A method for performing activities on a web site is disclosed. A user’s browsing activities on a web site are captured. The user’s browsing activities includes affixing labels to web pages and filling out forms. The captured activities are analyzed for patterns.

Rules for performing activities on a web site are generated based on the patterns. Further activities are performed on the web site according to the rules and content from the web site is fetched. The fetched content is used in various web service applications, including crawlers.

The rules that a web crawling program might learn from watching someone using a particular site could be expanded by the program to perform other activities on those pages that the User may not have performed.

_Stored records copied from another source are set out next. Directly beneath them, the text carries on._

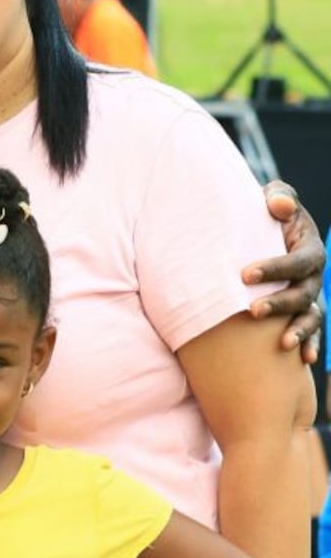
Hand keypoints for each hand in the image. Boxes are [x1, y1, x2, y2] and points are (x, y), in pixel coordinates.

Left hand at [244, 184, 325, 363]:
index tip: (244, 274)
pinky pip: (311, 332)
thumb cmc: (266, 214)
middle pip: (303, 293)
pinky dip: (310, 345)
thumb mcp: (274, 199)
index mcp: (309, 249)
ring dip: (299, 330)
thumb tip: (280, 206)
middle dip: (280, 304)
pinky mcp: (301, 312)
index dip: (275, 268)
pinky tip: (304, 359)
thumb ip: (279, 198)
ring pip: (310, 317)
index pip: (299, 261)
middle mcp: (314, 276)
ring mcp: (310, 297)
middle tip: (251, 311)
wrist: (262, 232)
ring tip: (283, 344)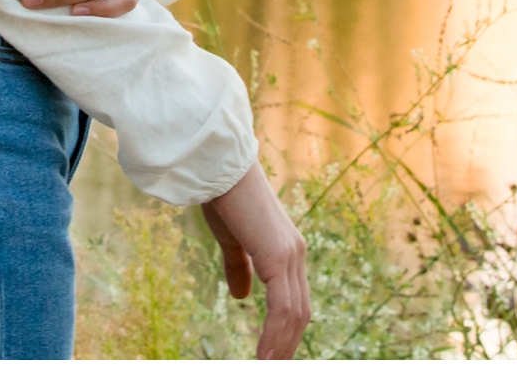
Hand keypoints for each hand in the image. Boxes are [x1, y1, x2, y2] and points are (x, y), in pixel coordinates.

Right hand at [202, 164, 310, 358]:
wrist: (216, 166)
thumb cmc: (220, 195)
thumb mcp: (230, 239)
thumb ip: (238, 266)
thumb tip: (240, 298)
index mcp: (287, 249)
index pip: (294, 300)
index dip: (286, 330)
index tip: (274, 354)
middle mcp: (296, 253)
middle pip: (300, 313)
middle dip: (287, 345)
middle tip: (271, 367)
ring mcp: (290, 255)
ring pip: (294, 315)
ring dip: (281, 347)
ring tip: (266, 368)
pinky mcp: (277, 257)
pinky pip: (281, 308)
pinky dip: (274, 336)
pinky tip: (263, 356)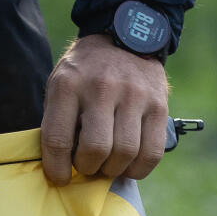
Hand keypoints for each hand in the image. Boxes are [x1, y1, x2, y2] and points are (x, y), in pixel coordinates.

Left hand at [40, 34, 169, 184]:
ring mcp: (134, 96)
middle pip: (96, 149)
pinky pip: (152, 153)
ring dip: (114, 169)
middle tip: (87, 166)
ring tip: (108, 164)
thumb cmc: (87, 72)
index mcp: (69, 84)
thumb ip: (59, 120)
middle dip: (88, 168)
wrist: (126, 38)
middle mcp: (102, 88)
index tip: (60, 177)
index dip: (57, 168)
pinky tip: (130, 165)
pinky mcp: (158, 106)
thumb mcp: (62, 84)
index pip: (58, 139)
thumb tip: (63, 165)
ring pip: (125, 153)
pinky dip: (139, 169)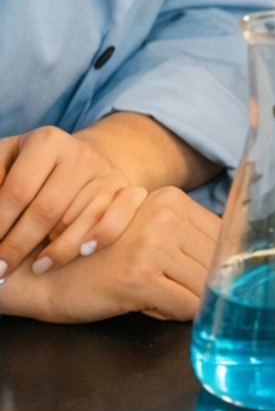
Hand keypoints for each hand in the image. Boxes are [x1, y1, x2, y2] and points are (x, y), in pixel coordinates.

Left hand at [0, 126, 149, 286]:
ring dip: (58, 249)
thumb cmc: (33, 169)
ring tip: (36, 267)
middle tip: (2, 269)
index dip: (0, 222)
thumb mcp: (8, 163)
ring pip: (81, 218)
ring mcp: (106, 173)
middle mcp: (79, 155)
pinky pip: (116, 219)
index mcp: (45, 142)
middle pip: (47, 209)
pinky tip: (82, 253)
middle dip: (19, 245)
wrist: (82, 159)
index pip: (18, 190)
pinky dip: (100, 238)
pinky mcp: (126, 190)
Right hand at [0, 187, 216, 322]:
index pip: (223, 235)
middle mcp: (166, 214)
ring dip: (186, 300)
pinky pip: (187, 306)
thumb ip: (184, 238)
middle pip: (219, 261)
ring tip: (151, 295)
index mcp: (171, 199)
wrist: (40, 275)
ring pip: (207, 285)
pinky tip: (147, 305)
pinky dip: (176, 315)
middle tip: (166, 289)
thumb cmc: (95, 261)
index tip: (192, 276)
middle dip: (200, 285)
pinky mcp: (140, 276)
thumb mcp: (145, 234)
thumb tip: (233, 261)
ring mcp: (153, 244)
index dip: (211, 264)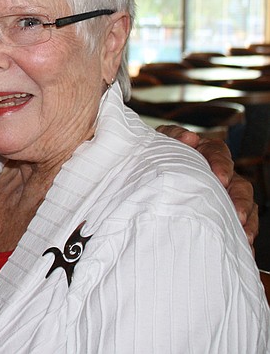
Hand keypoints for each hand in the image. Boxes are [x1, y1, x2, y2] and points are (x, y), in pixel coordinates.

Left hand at [157, 125, 258, 247]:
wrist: (137, 175)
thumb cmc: (152, 157)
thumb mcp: (158, 143)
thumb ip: (172, 137)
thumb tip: (190, 138)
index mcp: (203, 152)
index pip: (218, 153)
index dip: (222, 165)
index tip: (221, 178)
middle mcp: (217, 173)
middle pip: (238, 183)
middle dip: (240, 200)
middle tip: (238, 214)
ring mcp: (221, 193)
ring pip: (244, 205)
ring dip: (247, 221)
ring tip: (244, 236)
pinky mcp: (220, 212)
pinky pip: (238, 224)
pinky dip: (242, 234)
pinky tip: (243, 247)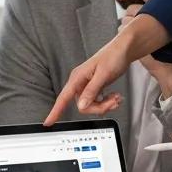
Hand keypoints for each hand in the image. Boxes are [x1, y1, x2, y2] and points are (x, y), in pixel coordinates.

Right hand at [44, 2, 168, 124]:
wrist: (124, 50)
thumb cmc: (113, 56)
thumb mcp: (103, 74)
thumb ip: (91, 90)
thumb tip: (81, 105)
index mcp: (78, 77)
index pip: (63, 97)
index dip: (55, 111)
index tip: (48, 122)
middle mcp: (80, 82)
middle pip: (83, 106)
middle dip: (99, 107)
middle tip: (112, 101)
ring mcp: (87, 85)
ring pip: (91, 105)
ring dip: (105, 105)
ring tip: (116, 98)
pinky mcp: (95, 87)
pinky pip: (97, 101)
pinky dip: (106, 102)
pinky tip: (114, 96)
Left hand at [120, 0, 171, 97]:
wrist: (171, 64)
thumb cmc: (167, 45)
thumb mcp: (163, 24)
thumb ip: (152, 14)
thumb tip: (134, 10)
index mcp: (163, 6)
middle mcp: (153, 11)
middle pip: (131, 8)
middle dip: (129, 17)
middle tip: (134, 24)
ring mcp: (143, 23)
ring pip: (125, 20)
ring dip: (127, 28)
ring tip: (138, 38)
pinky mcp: (134, 34)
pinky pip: (121, 30)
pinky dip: (123, 37)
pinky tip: (133, 43)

A web site with many links is divided into three categories, jobs listings, non-job related sections, and links to the site’s homepage.

Someone may have visited some of the job listing pages, but not all of them.

The crawling program may learn rules from those visits to the job listing pages to figure out how to visit all of the job listing pages.


The Automatically Fetching patent application provides more details on how user/site interaction might be used to help a search engine crawling program address the three kinds of activities I mentioned at the start of this post:

  • a webmaster training a crawler how to find pages that should be indexed on their site,
  • a human reviewer teaching a crawler how to find pages, and;
  • a content subscriber showing a crawling program the kind of information that they would like to subscribe to and be sent updates about.

There are a couple of older related patent applications from Yahoo that could be used with the methods described in this one that are worth a look if you want to find out more about how Yahoo might be trying to index content on the web that addresses some of the problems that focused crawling programs often face:

I’ve seen a number of people mention in different places on the Web that search engines might be learning about new pages to index by using toolbars and other tools to find new pages that they haven’t indexed.

The patent application from Yahoo looking at user activities to find new content to index on the web takes that assumption of the use of a toolbar to find pages a step further by showing how a search engine could teach crawling programs to index more pages and create site-specific rules about indexing pages by paying attention to how people browse the web, interact with pages, and fill out forms.

Allowing webmasters and people who want to subscribe to content to explicitly teach crawling programs about pages could take some of the burden of work away from the search engines and move it to people who might use the services that those search engines may provide.

This is definitely a step beyond today’s XML Sitemaps.